It's surprising that the government has taken so long to pick up on the problem of 'binge drinking'. Heavy drinking, fights and public vomiting have been a fixture of Britain's recreational life since the first Anglo-Saxon peasant had one over the eight pints of mead and said: 'Are ye looking at my toothless crone?'
When the government talks about 'binge drinking', we think it means the 'townie' pub'n'club experience, which normally culminates at a nightclub called Tokyo Joe's, Volts, Maxims, Zanzibar or (we wish) Fatal Incidents.
Leaving aside the health risks of excessive drinking, the problems associated with the townie pub'n'club experience are mainly what happens outside: fights, vandalism, screaming and shouting, people injuring themselves, occasional mini-riots and threats to Street Crime UK cameramen.
As a result, the government has devised an 'alcohol harm reduction strategy'. That's the good news. The bad news is that it's rubbish.
The main proposal in the strategy is extending licensing hours. The thinking behind this, such as it is, is that if you stagger pub and club closing times, you don't get large groups of extremely pissed people all wandering around town centres at once, thus reducing aggro. The other supposed benefit of extending licensing hours is the optimistic idea that if drinking hours are largely unregulated, people will pick and choose how and when they drink, avoiding frenzied last orders chugging.
However, this doesn't sit happily with observed human behaviour. Go out at the weekend and you'll see people start drinking fairly early, eg. 6pm, and keep drinking solidly until the last possible moment, ie. closing time at 2am (or later) in a club. If people like eight hour benders, they'd probably love even longer ones.
And drink-fuelled aggro is usually the result of this type of drinking: getting into a state where you're absolutely out of it and common sense and logic have flown south for the winter.
The binge drinking culture is - quelle surprise - about heavy drinking. It's totally different to the much-vaunted 24-hour, espresso-sipping continental cafe culture (if it truly exists). You can't just replace one activity with another - it's like telling a rugby team they can have just as much fun playing whist.

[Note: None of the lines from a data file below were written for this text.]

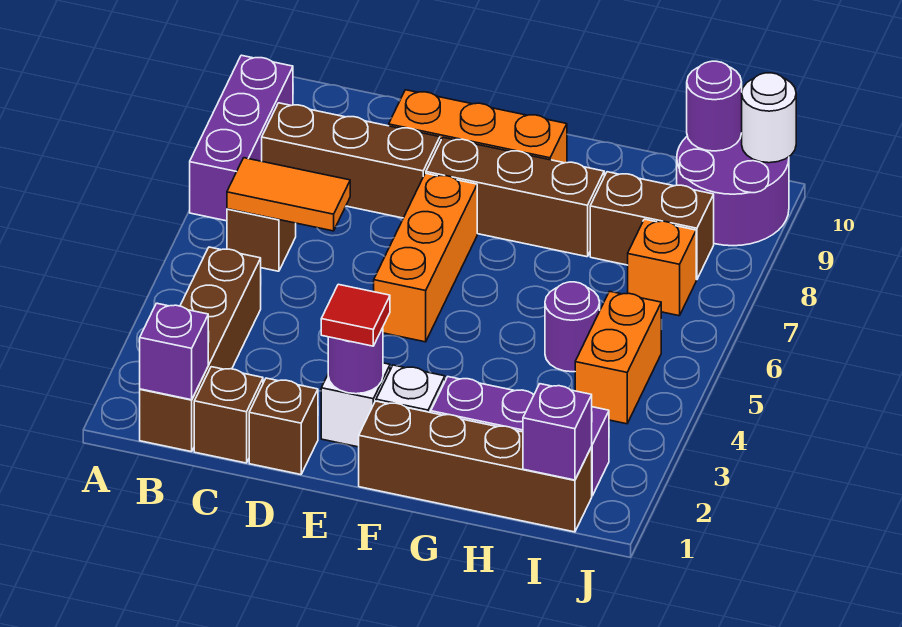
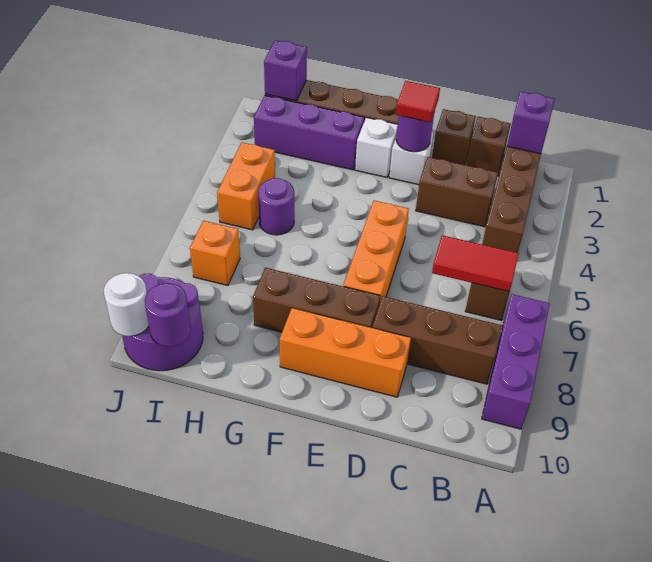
orange tile B6:C6 level 2 -> red tile B6:C6 level 2
brown brick H8:I8 level 1 -> brown brick C3:D3 level 1

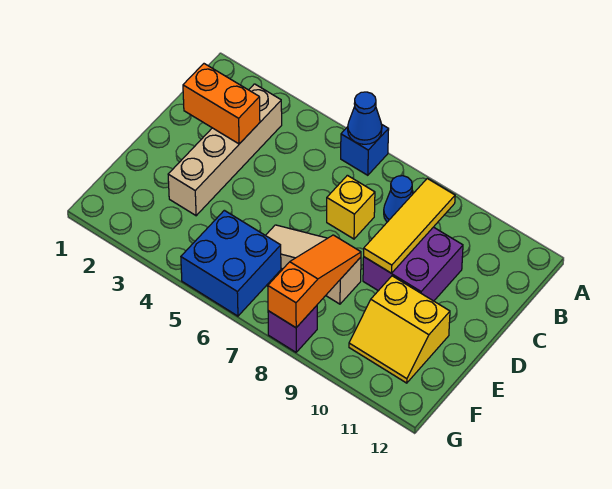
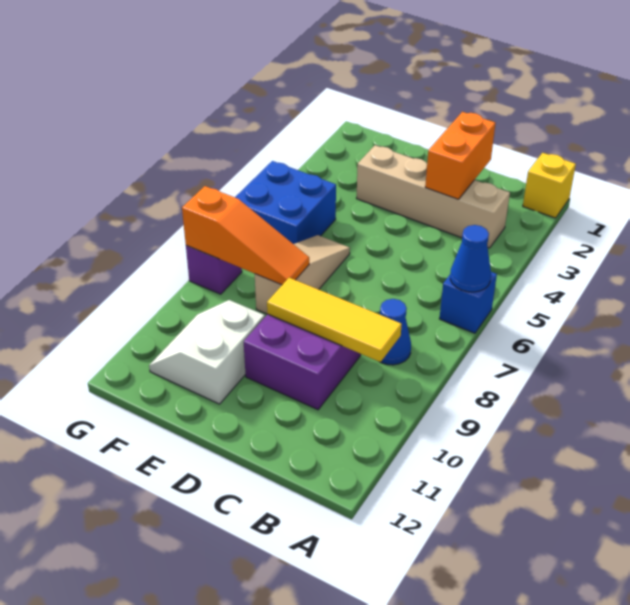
yellow brick C7 level 1 -> yellow brick A1 level 1
yellow slope E10:F11 level 1 top E -> white slope E10:F11 level 1 top E

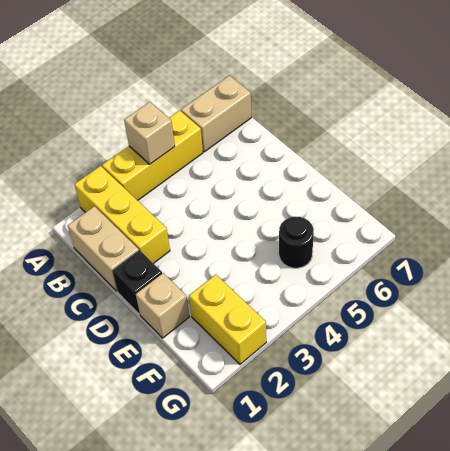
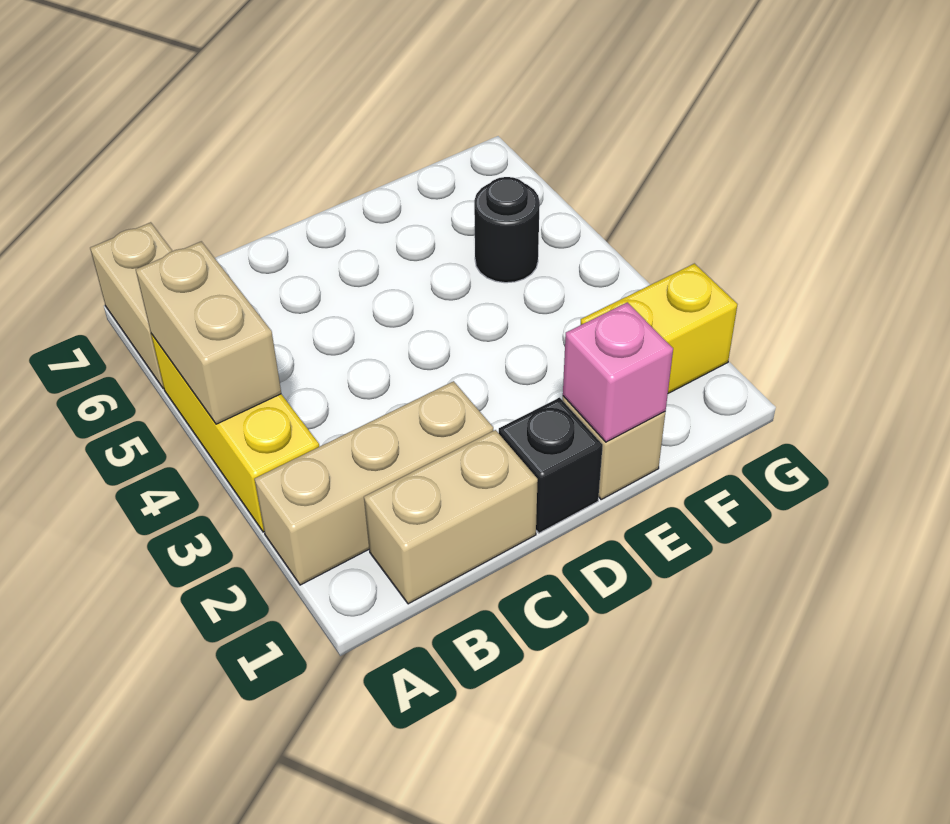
yellow brick A2:C2 level 1 -> tan brick A2:C2 level 1
tan brick A4 level 2 -> tan brick A4:A5 level 2
none -> pink brick E1 level 2

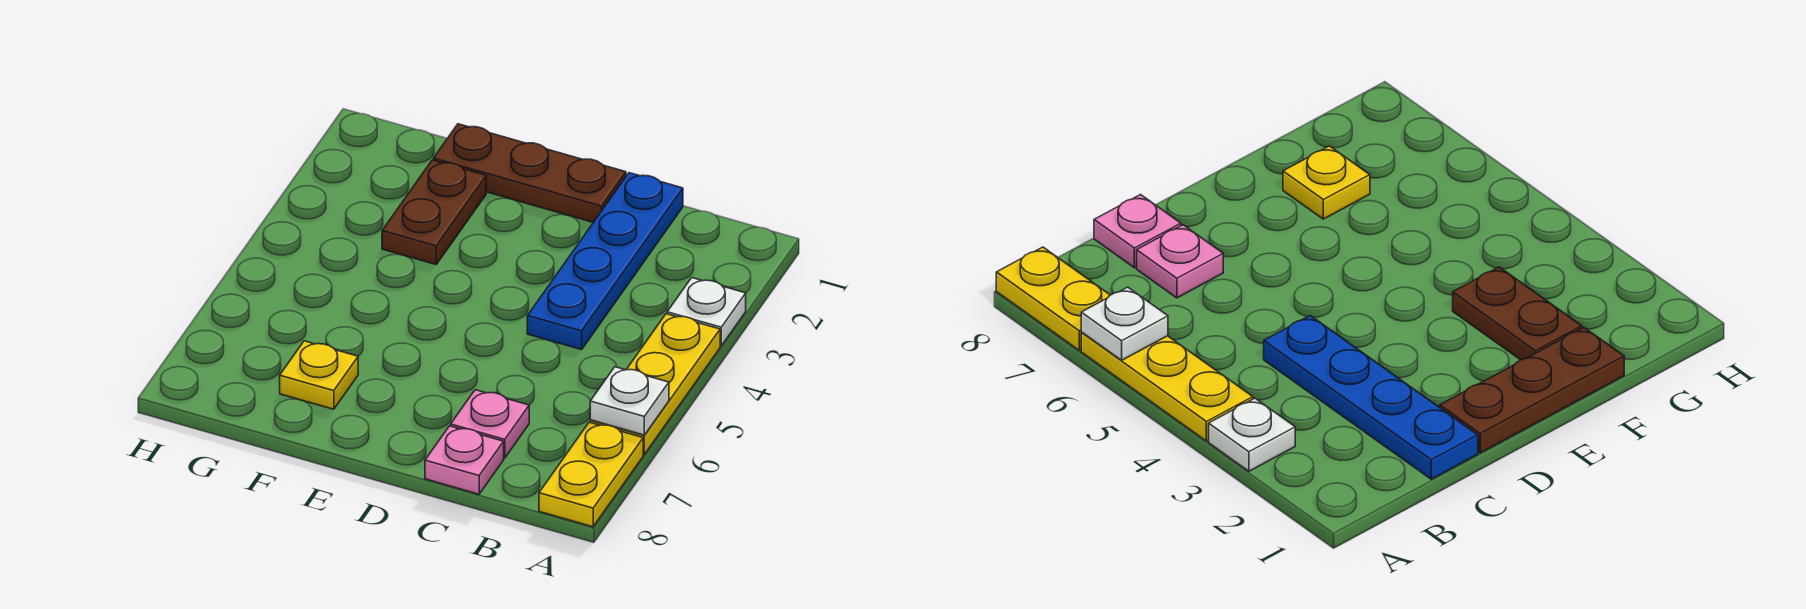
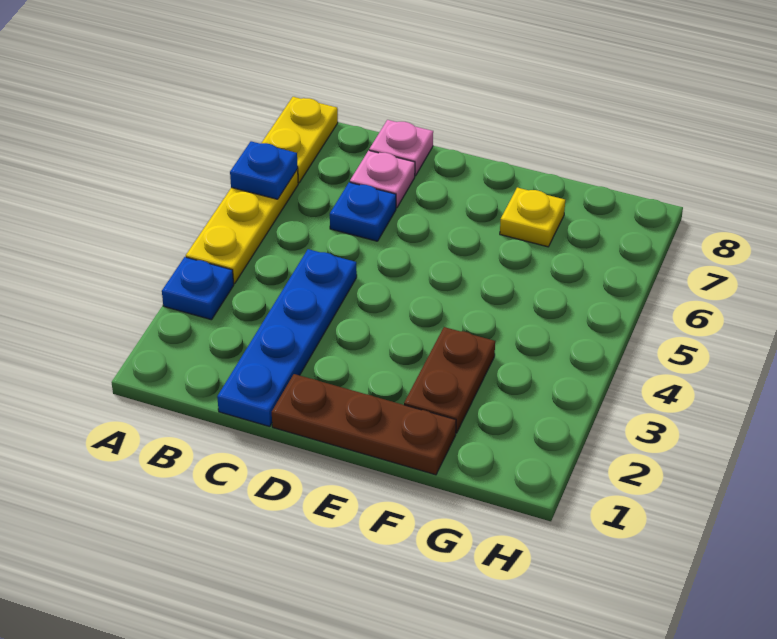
white plate A3 level 1 -> blue plate A3 level 1
white plate A6 level 2 -> blue plate A6 level 2
none -> blue plate C6 level 1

All the evidence suggests that rather than extending licensing hours, it might make more sense to shorten them - stop people getting totally out of it by turning drinking marathons into something that more resembles a normal (if boozy) night out. If people wanted to carry on drinking, they'd just have to do it at home.
But restrictions on nightclubs are unlikely to happen. The Home Office wants to be tough on drink-fuelled aggro, but he can't take the first and most obvious step, which is limiting drinking hours at notorious trouble-spots. And it's always the same places that are associated with violence: town nightclubs, not late-night tapas bars, Goth all-nighters, live music venues or, on the whole, restaurants.
The government is hamstrung because people want a reduction in late night street crime, but also want to be able to drink until they're bouncing off the pavement. Then there are the enormous revenues generated by late-night drinking. Go for a normal but fairly boozy evening at the pub and you'll probably spend £10-20.
Go for a big night out and you can easily spend £60+. Are pub hains, breweries, nightclub owners or the Treasury going to be hppy to see such a big chunk of the UK economy being fettered?
So instead New Labour has come up with a classic fudge: drunken aggro is somehow magically going to be reduced by longer drinking hours and staggered chucking out times. There's just one more problem - most incidents of violence are between people who've been drinking in the same pub or club.